A passport issued in Prague to Robert Griesinger in June 1944, found in the ‘SS officer’s armchair’, valid for one year, was likely hidden during the Liberation of May 1945, a time when, after six years of the Occupation, sections of the Czechoslovak population took part in sporadic killings. Griesinger, too old for regular military service, had joined the Volkssturm, a civilian militia founded in late 1944. Was he captured? Did he surrender?

There are still quite a few mysteries connected to this particular Nazi. In the beginning, it seems he had been shot either by Czechs or Soviet soldiers, and then you found that in all likelihood he died in hospital from disease. What are some of the burning, unanswered questions?

“That was of course one question – how did he die? His nephew in Stuttgart, a man in his eighties, was totally convinced that his uncle had been shot in Prague during the Liberation. Robert Griesinger’s mother was desperate to find out what happened and had a Czech neighbour who she paid and sent to Prague in 1946 to find out exactly what had happened.

“After several weeks, this neighbour returned to Stuttgart with earth from a cemetery in Prague, where she told the family that Robert Griesinger had been murdered in a hospital and his body thrown into a mass grave. Now, we know that things like this were happening in the spring of 1945 all across the Czech lands, there were reprisals against the Germans after six years of the Occupation.

“A lot of Czechs unleashed some vengeance and took their revenge and there were other atrocities – a drop in the ocean when we compare what the Czech people had suffered during the occupation, the amount of physical and mental anguish at the hands of Heydrich – especially following his assassination.

“So, it was up to me to discover whether he had been killed or, like it said in his official death certificate, which I found in Prague, whether he had died in hospital Speaking to experts and visiting archives, it was very clear that a lot of people were killed in hospitals – but it never said ‘killed in a hospital’ on the death certificate; it would list some kind of horrid illness – diphtheria, dysentery, whooping cough, something like that was recorded as the cause of death.

● DATA TO EXAMINE:
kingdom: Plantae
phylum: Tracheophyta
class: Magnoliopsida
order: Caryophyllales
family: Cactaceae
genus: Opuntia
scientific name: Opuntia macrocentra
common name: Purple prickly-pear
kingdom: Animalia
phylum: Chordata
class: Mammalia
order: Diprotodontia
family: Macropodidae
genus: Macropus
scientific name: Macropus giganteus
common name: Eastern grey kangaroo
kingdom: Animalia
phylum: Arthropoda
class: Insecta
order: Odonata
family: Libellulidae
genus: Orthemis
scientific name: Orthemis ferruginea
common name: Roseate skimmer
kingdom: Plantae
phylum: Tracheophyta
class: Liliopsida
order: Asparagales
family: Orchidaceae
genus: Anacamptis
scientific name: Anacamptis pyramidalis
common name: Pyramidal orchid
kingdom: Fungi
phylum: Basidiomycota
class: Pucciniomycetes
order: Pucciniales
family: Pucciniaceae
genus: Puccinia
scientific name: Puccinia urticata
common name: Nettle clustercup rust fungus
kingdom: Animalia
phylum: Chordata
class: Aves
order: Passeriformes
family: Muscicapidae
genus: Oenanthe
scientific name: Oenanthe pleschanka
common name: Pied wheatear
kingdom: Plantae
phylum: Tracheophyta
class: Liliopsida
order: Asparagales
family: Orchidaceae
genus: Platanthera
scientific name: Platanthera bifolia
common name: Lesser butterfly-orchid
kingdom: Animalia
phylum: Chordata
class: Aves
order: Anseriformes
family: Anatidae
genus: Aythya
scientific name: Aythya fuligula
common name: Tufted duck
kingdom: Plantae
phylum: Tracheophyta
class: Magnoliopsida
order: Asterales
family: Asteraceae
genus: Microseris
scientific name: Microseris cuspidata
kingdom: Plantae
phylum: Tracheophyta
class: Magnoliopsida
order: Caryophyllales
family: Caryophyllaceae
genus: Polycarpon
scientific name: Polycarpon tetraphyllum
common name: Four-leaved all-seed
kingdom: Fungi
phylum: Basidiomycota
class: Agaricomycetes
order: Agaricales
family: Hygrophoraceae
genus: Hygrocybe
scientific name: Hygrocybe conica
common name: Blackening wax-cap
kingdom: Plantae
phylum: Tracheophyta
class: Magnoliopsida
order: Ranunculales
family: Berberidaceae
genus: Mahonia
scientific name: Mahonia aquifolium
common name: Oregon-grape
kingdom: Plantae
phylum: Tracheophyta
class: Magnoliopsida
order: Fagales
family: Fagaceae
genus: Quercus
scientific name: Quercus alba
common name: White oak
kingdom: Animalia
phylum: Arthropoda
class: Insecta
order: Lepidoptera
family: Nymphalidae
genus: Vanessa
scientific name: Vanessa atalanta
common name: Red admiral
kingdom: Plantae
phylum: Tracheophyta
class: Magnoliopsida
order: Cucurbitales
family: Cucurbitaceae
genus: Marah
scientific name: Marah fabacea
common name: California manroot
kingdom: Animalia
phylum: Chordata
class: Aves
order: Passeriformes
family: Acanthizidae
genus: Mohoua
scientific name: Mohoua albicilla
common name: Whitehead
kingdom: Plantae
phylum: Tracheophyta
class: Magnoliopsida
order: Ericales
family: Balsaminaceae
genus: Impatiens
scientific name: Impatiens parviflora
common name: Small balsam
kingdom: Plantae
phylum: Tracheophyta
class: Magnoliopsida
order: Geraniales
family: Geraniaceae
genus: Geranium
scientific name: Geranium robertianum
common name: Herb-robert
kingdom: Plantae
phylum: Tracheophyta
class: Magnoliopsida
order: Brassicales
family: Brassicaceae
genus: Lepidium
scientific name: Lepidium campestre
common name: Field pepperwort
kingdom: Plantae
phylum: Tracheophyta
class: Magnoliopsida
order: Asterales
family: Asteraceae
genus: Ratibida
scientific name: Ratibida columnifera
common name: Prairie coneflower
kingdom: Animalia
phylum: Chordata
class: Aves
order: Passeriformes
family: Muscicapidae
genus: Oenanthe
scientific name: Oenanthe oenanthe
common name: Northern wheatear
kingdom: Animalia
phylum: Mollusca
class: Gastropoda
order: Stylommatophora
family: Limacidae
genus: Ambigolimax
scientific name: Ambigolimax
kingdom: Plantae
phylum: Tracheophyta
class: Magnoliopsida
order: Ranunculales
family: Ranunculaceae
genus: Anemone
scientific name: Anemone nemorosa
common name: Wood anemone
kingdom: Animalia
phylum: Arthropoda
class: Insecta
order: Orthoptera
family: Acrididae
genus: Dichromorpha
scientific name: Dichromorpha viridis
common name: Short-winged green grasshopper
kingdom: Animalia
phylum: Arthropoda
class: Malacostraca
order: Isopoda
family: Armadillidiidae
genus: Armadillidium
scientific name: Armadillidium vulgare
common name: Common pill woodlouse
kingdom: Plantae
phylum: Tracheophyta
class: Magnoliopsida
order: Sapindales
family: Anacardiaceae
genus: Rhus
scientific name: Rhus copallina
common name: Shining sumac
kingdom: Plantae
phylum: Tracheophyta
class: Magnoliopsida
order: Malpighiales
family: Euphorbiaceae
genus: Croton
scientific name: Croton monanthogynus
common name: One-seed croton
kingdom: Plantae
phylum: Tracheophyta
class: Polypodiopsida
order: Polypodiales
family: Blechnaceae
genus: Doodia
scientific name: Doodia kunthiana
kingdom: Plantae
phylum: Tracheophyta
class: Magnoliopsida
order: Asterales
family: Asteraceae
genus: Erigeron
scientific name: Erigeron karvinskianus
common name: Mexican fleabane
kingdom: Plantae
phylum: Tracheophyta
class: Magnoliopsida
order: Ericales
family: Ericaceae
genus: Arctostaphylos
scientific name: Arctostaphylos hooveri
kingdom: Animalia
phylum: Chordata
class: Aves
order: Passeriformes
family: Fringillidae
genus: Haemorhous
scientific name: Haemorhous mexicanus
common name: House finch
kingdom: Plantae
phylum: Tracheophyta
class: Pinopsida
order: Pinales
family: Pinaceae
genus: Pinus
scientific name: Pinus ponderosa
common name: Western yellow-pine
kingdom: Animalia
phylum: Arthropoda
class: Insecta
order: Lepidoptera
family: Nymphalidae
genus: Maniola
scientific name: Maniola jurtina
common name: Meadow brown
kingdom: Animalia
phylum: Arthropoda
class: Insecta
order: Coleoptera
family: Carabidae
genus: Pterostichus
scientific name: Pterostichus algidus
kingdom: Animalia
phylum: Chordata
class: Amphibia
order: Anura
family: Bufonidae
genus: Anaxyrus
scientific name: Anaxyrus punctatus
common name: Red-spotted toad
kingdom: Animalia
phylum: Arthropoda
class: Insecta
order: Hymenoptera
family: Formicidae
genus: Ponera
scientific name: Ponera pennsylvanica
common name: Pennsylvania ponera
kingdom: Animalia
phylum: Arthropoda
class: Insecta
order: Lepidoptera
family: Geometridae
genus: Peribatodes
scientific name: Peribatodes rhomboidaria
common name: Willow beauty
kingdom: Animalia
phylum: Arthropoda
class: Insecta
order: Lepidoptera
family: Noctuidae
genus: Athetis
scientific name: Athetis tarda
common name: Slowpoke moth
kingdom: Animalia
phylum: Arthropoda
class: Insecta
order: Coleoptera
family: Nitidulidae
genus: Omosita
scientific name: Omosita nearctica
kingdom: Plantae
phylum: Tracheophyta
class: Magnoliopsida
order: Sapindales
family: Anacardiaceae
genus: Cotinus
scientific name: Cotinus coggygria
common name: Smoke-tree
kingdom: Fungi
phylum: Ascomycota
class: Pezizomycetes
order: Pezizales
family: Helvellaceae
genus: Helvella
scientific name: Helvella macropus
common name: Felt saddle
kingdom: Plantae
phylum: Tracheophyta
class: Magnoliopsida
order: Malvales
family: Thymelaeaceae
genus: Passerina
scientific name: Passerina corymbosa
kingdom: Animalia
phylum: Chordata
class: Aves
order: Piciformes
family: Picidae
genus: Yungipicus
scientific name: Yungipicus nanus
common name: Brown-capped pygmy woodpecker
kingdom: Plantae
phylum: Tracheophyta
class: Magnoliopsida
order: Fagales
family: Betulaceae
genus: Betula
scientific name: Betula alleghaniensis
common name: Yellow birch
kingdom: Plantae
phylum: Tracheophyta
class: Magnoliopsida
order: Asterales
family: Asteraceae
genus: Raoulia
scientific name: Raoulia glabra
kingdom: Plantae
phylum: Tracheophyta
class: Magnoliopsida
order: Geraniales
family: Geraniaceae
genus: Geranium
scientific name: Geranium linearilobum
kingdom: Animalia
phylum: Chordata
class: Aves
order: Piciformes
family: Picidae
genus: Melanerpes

● LIST OF TASKS:
(a) Copy the Griesinger passage word for word, from "A passport issued" up to and including "burning, unanswered questions?".
(b) According to the Griesinger passage, what did the Czech neighbour bring back to Stuttgart after several weeks in Prague?

● TASK-BY-TASK OUTPUTS:
(a)
A passport issued in Prague to Robert Griesinger in June 1944, found in the ‘SS officer’s armchair’, valid for one year, was likely hidden during the Liberation of May 1945, a time when, after six years of the Occupation, sections of the Czechoslovak population took part in sporadic killings. Griesinger, too old for regular military service, had joined the Volkssturm, a civilian militia founded in late 1944. Was he captured? Did he surrender?

There are still quite a few mysteries connected to this particular Nazi. In the beginning, it seems he had been shot either by Czechs or Soviet soldiers, and then you found that in all likelihood he died in hospital from disease. What are some of the burning, unanswered questions?

(b) Earth from a cemetery in Prague.